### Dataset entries

----------------------------------------

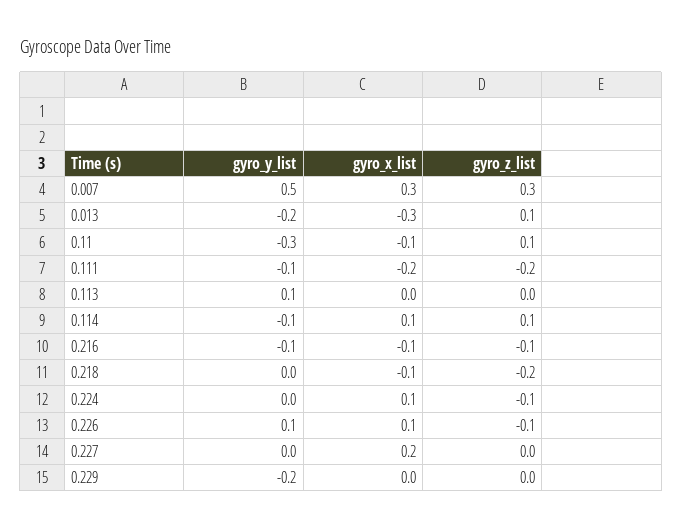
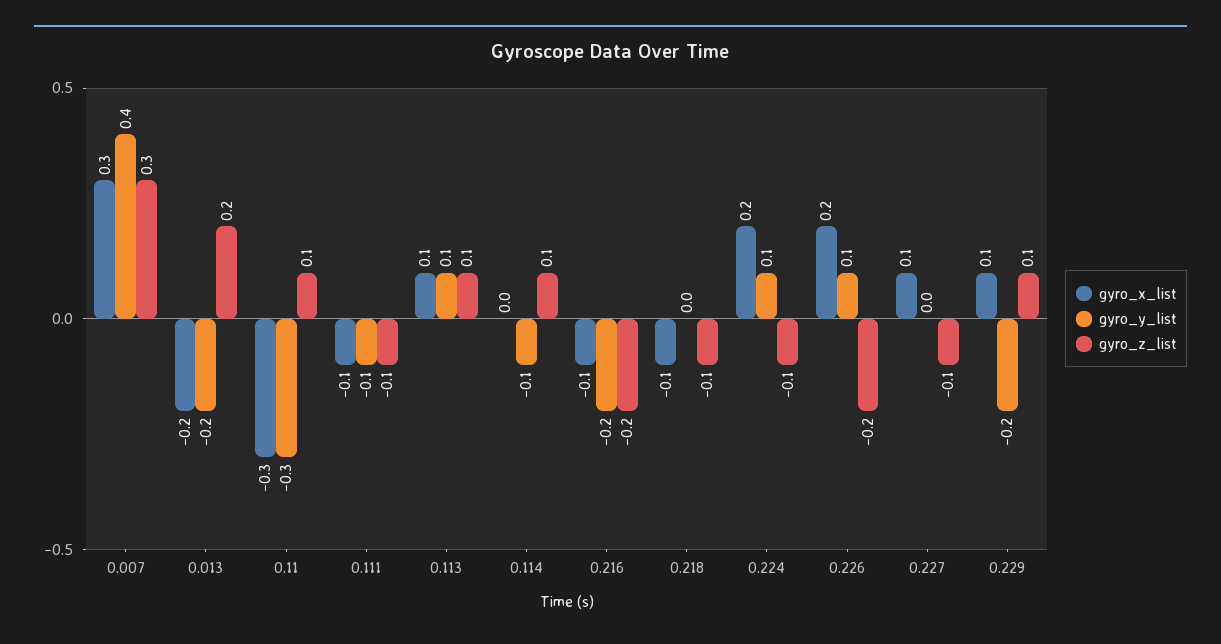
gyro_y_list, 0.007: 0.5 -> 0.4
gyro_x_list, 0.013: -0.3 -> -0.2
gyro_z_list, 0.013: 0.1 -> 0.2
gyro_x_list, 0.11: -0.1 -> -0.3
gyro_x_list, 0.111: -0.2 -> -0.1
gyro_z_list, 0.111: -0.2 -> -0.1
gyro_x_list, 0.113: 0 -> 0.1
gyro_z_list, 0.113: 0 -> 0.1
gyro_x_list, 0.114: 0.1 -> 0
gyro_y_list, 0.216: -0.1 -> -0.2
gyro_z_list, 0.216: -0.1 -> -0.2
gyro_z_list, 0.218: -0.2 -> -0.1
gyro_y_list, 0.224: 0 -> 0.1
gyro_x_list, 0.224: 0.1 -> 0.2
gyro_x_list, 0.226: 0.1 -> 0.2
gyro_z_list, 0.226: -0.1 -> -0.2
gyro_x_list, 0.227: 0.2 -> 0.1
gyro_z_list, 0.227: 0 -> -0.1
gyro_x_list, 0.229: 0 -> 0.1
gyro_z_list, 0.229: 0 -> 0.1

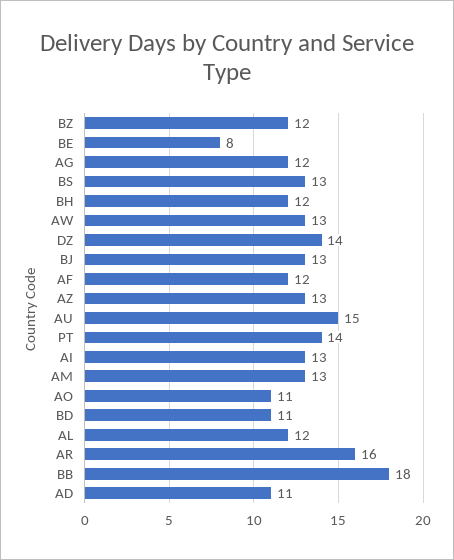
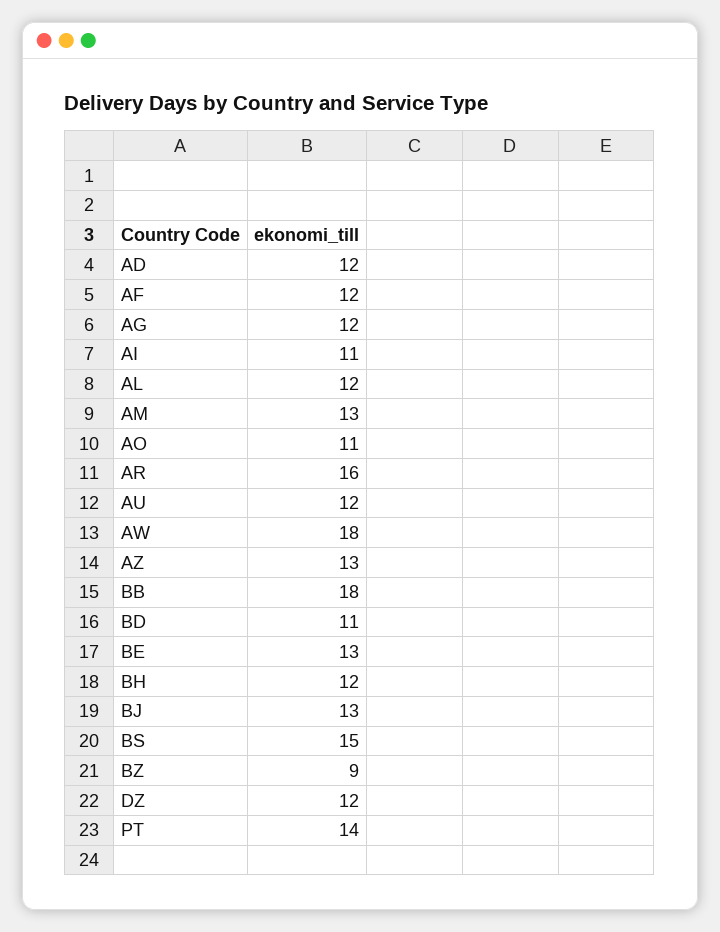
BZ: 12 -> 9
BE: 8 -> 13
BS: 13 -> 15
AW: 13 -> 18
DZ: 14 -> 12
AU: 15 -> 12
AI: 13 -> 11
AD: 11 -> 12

----------------------------------------

### DIRECTIONS FOR THIS TASK
Reproduce exactly the entries above, limited to the lines from the one with "gyro_z_list, 0.216: -0.1 -> -0.2" through the one with "gyro_x_list, 0.229: 0 -> 0.1", both included.

### WRITTEN RESPONSE
gyro_z_list, 0.216: -0.1 -> -0.2
gyro_z_list, 0.218: -0.2 -> -0.1
gyro_y_list, 0.224: 0 -> 0.1
gyro_x_list, 0.224: 0.1 -> 0.2
gyro_x_list, 0.226: 0.1 -> 0.2
gyro_z_list, 0.226: -0.1 -> -0.2
gyro_x_list, 0.227: 0.2 -> 0.1
gyro_z_list, 0.227: 0 -> -0.1
gyro_x_list, 0.229: 0 -> 0.1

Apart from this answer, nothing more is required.